Are ASHA CCC's Required?

Are ASHA Certificates of Clinical Competence Required?

ASHA CCC’s stands for the Certificate of Clinical Competence in Speech-Language Pathology, awarded by the American Speech-Language-Hearing Association (ASHA). This certification is recognized across the United States as a standard of excellence in the field. However, it’s important to note that while the CCC credential is highly valued, it does not dictate where a speech-language pathologist (SLP) is allowed to practice.

In the United States, SLPs with ASHA CCC’s have the flexibility to work in various settings, including a school setting. Advancements in technology have successfully allowed SLPs (and other related service professionals) to provide services remotely across state lines.
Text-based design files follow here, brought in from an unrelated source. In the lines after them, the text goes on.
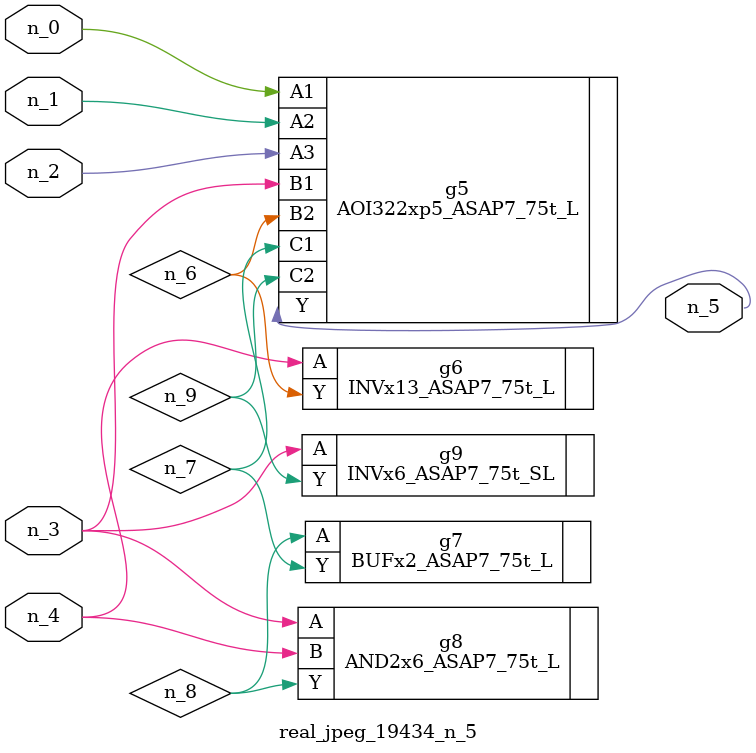
<source format=v>
module real_jpeg_19434_n_5 (n_4, n_0, n_1, n_2, n_3, n_5);

input n_4;
input n_0;
input n_1;
input n_2;
input n_3;

output n_5;

wire n_8;
wire n_6;
wire n_7;
wire n_9;

AOI322xp5_ASAP7_75t_L g5 ( 
.A1(n_0),
.A2(n_1),
.A3(n_2),
.B1(n_3),
.B2(n_6),
.C1(n_7),
.C2(n_9),
.Y(n_5)
);

AND2x6_ASAP7_75t_L g8 ( 
.A(n_3),
.B(n_4),
.Y(n_8)
);

INVx6_ASAP7_75t_SL g9 ( 
.A(n_3),
.Y(n_9)
);

INVx13_ASAP7_75t_L g6 ( 
.A(n_4),
.Y(n_6)
);

BUFx2_ASAP7_75t_L g7 ( 
.A(n_8),
.Y(n_7)
);


endmodule
</source>
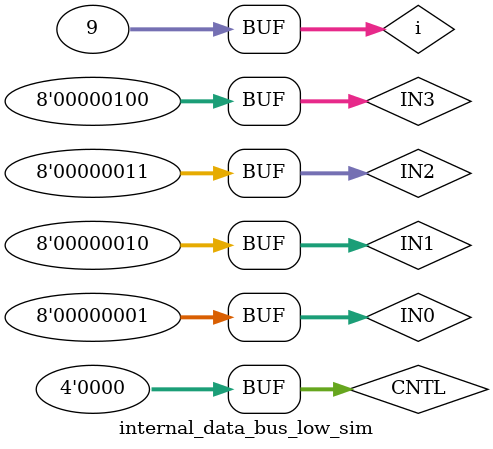
<source format=v>
`timescale 1ns / 1ps


module internal_data_bus_low_sim(

    );
    reg [7:0] IN0,IN1,IN2,IN3;
    reg [3:0] CNTL;
    wire[7:0] OUT;
    
    integer i;
    
    internal_address_bus_low DUT(.CNTL(CNTL), 
    .IN0(IN0), .IN1(IN1), .IN2(IN2), .IN3(IN3), .OUT(OUT));
    
    initial
    begin
        CNTL = 0;
        IN0 = 1;
        IN1 = 2;
        IN2 = 3;
        IN3 = 4;
        
        for (i = 0; i < 9; i = i+1)
        begin
            #1 CNTL = (i % 2) * (2**(i/2));
        end
    end   
endmodule

</source>
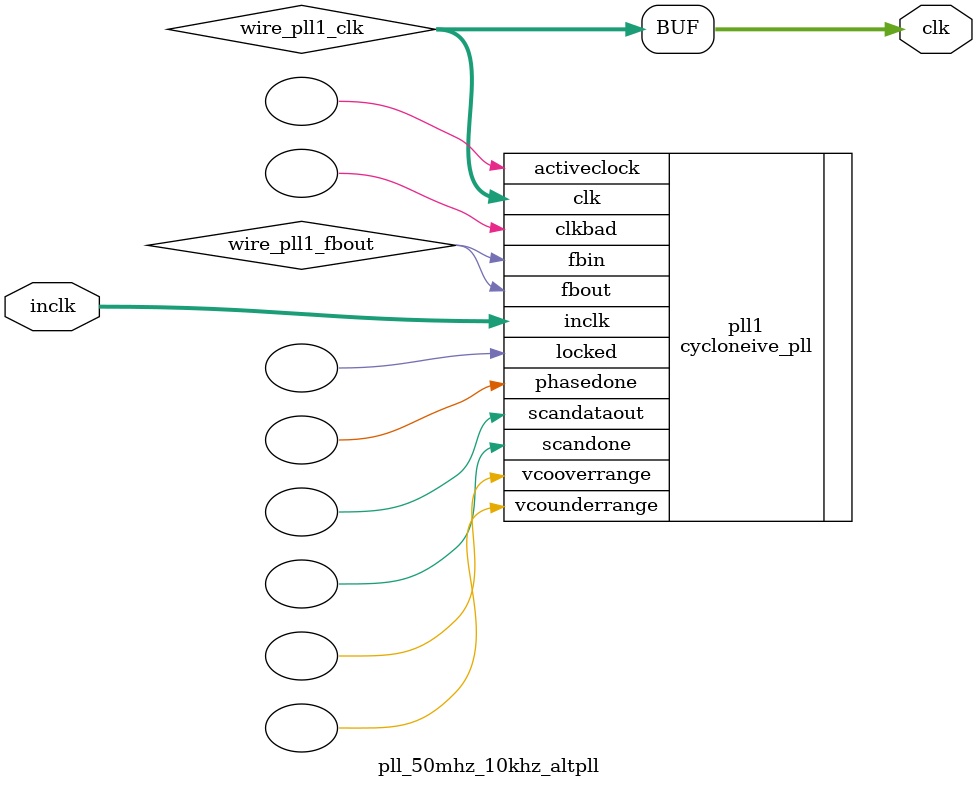
<source format=v>






//synthesis_resources = cycloneive_pll 1 
//synopsys translate_off
`timescale 1 ps / 1 ps
//synopsys translate_on
module  pll_50mhz_10khz_altpll
	( 
	clk,
	inclk) /* synthesis synthesis_clearbox=1 */;
	output   [4:0]  clk;
	input   [1:0]  inclk;
`ifndef ALTERA_RESERVED_QIS
// synopsys translate_off
`endif
	tri0   [1:0]  inclk;
`ifndef ALTERA_RESERVED_QIS
// synopsys translate_on
`endif

	wire  [4:0]   wire_pll1_clk;
	wire  wire_pll1_fbout;

	cycloneive_pll   pll1
	( 
	.activeclock(),
	.clk(wire_pll1_clk),
	.clkbad(),
	.fbin(wire_pll1_fbout),
	.fbout(wire_pll1_fbout),
	.inclk(inclk),
	.locked(),
	.phasedone(),
	.scandataout(),
	.scandone(),
	.vcooverrange(),
	.vcounderrange()
	`ifndef FORMAL_VERIFICATION
	// synopsys translate_off
	`endif
	,
	.areset(1'b0),
	.clkswitch(1'b0),
	.configupdate(1'b0),
	.pfdena(1'b1),
	.phasecounterselect({3{1'b0}}),
	.phasestep(1'b0),
	.phaseupdown(1'b0),
	.scanclk(1'b0),
	.scanclkena(1'b1),
	.scandata(1'b0)
	`ifndef FORMAL_VERIFICATION
	// synopsys translate_on
	`endif
	);
	defparam
		pll1.bandwidth_type = "auto",
		pll1.clk0_divide_by = 5000,
		pll1.clk0_duty_cycle = 50,
		pll1.clk0_multiply_by = 1,
		pll1.clk0_phase_shift = "0",
		pll1.compensate_clock = "clk0",
		pll1.inclk0_input_frequency = 20000,
		pll1.operation_mode = "normal",
		pll1.pll_type = "auto",
		pll1.lpm_type = "cycloneive_pll";
	assign
		clk = {wire_pll1_clk[4:0]};
endmodule //pll_50mhz_10khz_altpll
//VALID FILE

</source>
This is a benefit to both students and schools, especially in underserved communities.

However, while the ASHA Certification (CCC) signifies a level of expertise and competence in the field, there are only three states that require it for state licensure- Nevada, Virginia and Maryland. In addition, there are only 11 states that require the CCC certification for Medicaid Billing (MI, DC, NC, WV, KY, MN, NE, KS, NM, NV, ID). State licensure and/or educational credentialing continues to remain the most important criteria for SLPs working in schools.

What does this mean for schools? As SLPs across the country become increasingly frustrated with their national association (ASHA), administrators may observe more and more SLPs dropping their ASHA CCC’s as it’s not a requirement for work. Therapists who hold an active, valid license in the state where they reside as well as the state where students reside, may be sufficient.